- **Exercise description**
Locate each line in the records below that contains the string "null", and copy those lines out.
[[ Dataset records, beginning ]]
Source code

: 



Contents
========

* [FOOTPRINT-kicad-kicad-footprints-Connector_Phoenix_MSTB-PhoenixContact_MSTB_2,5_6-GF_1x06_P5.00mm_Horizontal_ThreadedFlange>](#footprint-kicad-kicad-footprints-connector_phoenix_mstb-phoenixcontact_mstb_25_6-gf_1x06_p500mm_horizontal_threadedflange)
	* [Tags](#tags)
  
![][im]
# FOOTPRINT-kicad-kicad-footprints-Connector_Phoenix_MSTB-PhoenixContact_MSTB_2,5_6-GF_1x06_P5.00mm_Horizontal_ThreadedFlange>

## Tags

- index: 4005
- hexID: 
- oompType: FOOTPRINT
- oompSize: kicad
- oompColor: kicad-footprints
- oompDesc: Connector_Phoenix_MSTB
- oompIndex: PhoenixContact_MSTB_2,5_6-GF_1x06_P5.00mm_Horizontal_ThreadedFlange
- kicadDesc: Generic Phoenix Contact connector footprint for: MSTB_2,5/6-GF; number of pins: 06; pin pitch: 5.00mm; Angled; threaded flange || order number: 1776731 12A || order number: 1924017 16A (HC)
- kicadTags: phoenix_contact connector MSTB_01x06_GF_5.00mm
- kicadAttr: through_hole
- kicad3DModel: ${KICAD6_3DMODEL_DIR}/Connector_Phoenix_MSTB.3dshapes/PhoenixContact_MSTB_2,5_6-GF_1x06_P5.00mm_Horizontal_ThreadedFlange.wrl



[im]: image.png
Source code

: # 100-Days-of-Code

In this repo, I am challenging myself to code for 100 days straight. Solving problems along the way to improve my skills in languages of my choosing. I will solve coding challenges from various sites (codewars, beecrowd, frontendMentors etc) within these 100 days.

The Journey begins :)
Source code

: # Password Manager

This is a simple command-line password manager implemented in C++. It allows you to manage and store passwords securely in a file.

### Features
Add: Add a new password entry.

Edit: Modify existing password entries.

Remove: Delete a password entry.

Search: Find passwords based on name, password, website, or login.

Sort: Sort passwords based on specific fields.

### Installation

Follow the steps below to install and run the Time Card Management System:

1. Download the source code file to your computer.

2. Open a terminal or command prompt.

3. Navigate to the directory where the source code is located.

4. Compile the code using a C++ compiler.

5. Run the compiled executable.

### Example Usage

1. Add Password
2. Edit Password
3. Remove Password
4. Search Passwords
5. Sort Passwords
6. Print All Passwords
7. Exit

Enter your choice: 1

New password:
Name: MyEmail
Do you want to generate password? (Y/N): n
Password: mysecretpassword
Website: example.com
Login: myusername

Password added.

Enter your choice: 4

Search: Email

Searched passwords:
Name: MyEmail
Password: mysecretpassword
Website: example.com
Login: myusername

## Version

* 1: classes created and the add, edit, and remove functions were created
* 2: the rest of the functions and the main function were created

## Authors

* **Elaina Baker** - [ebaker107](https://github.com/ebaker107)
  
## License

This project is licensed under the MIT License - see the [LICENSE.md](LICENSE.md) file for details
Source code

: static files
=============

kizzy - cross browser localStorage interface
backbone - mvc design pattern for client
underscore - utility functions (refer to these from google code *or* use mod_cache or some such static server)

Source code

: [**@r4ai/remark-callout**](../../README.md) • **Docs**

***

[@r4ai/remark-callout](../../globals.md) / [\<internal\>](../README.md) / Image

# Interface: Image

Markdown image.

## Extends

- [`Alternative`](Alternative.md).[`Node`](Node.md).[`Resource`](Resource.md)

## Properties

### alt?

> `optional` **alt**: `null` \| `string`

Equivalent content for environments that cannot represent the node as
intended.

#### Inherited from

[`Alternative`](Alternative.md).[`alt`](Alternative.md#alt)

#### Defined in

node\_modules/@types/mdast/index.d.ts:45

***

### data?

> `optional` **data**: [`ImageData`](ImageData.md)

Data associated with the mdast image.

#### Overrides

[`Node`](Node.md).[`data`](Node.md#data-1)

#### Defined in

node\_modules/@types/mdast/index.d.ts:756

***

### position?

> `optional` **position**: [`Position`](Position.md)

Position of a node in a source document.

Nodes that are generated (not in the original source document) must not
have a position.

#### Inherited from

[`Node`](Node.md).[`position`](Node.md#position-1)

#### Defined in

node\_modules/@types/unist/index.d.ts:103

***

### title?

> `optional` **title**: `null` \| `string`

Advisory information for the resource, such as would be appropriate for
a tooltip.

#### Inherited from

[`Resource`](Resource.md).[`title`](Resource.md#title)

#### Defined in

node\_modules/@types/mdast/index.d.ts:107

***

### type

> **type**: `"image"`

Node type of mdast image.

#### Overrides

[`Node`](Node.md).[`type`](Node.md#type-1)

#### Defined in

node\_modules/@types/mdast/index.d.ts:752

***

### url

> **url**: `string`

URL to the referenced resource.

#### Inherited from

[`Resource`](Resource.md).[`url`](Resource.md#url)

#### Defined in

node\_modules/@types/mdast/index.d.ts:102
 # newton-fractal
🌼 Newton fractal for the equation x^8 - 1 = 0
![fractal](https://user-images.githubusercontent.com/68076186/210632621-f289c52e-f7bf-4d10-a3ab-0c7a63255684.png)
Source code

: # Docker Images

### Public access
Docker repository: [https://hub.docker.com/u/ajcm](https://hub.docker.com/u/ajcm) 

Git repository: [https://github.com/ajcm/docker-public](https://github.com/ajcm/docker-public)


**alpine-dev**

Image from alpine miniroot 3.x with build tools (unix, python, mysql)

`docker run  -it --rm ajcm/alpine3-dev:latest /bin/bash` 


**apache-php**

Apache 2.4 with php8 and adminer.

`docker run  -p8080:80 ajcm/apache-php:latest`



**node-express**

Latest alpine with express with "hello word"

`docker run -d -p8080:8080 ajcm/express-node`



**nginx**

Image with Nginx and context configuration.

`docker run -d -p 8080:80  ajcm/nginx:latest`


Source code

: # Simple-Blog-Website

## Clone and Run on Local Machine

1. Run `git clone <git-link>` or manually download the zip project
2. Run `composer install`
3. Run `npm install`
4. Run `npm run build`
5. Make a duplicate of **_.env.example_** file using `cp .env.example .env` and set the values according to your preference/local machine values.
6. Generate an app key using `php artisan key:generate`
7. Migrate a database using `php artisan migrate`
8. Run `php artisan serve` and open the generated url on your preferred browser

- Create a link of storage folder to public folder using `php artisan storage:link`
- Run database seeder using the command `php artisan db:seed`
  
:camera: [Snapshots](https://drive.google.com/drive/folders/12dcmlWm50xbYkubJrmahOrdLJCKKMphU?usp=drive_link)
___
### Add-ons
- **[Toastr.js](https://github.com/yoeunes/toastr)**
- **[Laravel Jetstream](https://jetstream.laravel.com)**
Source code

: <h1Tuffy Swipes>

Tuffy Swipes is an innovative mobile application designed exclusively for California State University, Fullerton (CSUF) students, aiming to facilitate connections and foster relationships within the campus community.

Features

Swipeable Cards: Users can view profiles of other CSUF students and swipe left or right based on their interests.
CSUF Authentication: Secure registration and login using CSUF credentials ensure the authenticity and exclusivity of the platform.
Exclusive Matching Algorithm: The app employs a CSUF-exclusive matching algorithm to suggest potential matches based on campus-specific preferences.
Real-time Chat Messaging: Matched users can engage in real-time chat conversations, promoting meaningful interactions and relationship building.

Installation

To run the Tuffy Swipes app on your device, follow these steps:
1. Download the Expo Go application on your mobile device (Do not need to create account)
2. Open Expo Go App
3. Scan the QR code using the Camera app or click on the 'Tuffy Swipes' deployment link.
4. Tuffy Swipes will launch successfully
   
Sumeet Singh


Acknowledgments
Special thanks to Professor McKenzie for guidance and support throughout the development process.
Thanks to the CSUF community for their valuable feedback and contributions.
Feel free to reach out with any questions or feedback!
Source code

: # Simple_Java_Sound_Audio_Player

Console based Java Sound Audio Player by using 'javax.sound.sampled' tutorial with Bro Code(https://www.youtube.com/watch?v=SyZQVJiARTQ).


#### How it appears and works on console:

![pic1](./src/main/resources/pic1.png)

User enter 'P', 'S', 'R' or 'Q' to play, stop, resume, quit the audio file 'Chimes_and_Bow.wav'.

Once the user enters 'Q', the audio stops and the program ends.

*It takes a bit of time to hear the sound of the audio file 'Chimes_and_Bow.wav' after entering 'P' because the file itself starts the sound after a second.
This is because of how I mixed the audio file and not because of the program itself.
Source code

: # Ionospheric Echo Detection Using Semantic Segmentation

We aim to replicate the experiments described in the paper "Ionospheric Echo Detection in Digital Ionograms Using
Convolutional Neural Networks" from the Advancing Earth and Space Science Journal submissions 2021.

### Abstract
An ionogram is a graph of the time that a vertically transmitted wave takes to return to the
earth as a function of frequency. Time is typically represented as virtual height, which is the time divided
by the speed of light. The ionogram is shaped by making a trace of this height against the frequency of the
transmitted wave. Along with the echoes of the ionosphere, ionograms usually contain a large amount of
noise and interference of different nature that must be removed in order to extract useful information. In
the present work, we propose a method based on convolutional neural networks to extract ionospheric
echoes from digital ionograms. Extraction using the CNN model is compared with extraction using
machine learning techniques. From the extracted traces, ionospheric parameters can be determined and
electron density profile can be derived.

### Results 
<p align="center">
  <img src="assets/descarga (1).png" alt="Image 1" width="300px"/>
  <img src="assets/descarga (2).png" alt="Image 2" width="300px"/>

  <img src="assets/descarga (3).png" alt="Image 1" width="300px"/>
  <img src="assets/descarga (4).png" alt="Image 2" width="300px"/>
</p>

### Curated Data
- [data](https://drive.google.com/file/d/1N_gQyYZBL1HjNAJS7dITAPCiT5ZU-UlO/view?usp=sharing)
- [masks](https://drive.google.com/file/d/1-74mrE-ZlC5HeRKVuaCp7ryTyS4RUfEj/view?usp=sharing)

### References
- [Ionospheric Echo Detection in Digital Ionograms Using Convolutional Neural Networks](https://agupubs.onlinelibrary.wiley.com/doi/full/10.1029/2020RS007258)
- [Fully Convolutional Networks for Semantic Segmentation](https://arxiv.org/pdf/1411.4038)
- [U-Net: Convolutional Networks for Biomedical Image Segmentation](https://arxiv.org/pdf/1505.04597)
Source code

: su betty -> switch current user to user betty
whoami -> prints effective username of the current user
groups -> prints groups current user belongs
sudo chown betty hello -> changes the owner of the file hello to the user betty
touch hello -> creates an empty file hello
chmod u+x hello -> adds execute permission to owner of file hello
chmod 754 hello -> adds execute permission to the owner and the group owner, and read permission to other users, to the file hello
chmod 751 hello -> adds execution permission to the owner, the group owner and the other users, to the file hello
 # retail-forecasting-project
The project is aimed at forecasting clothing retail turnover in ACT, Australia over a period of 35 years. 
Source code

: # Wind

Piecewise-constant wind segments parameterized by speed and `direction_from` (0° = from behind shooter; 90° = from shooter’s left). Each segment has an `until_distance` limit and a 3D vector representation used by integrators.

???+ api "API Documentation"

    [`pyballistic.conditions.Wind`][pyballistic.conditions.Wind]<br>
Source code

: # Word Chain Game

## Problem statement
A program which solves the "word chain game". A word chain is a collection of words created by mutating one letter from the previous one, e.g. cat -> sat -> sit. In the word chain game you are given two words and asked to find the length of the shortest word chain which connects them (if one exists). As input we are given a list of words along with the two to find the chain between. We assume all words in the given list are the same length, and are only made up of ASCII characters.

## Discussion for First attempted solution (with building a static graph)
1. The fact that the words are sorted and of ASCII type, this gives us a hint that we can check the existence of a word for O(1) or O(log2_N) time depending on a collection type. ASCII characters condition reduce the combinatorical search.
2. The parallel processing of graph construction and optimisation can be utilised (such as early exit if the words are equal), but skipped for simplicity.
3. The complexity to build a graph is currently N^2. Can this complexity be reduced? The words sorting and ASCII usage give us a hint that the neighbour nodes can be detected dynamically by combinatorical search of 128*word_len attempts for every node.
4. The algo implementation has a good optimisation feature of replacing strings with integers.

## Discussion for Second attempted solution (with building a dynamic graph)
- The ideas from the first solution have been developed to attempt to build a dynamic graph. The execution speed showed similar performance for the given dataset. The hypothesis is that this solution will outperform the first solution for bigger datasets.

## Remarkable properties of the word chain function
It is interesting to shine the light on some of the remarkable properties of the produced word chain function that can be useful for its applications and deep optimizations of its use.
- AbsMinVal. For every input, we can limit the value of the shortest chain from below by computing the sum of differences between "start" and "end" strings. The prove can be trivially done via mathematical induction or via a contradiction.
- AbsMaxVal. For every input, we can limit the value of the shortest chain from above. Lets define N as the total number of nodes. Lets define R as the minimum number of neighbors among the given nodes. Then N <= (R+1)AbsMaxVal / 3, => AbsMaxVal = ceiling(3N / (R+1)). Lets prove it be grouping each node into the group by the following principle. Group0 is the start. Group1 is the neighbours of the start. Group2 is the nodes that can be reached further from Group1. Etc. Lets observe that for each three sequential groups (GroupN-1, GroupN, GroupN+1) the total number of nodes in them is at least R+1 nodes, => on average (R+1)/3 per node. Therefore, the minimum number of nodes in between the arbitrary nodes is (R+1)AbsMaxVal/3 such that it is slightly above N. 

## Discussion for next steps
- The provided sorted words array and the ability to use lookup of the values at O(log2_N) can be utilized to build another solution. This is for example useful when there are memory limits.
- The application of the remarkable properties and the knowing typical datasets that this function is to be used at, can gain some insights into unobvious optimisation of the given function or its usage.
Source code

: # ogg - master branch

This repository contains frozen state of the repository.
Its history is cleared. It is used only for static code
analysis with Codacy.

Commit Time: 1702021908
[[ Dataset records, end ]]
- **Response**
> `optional` **alt**: `null` \| `string`
> `optional` **title**: `null` \| `string`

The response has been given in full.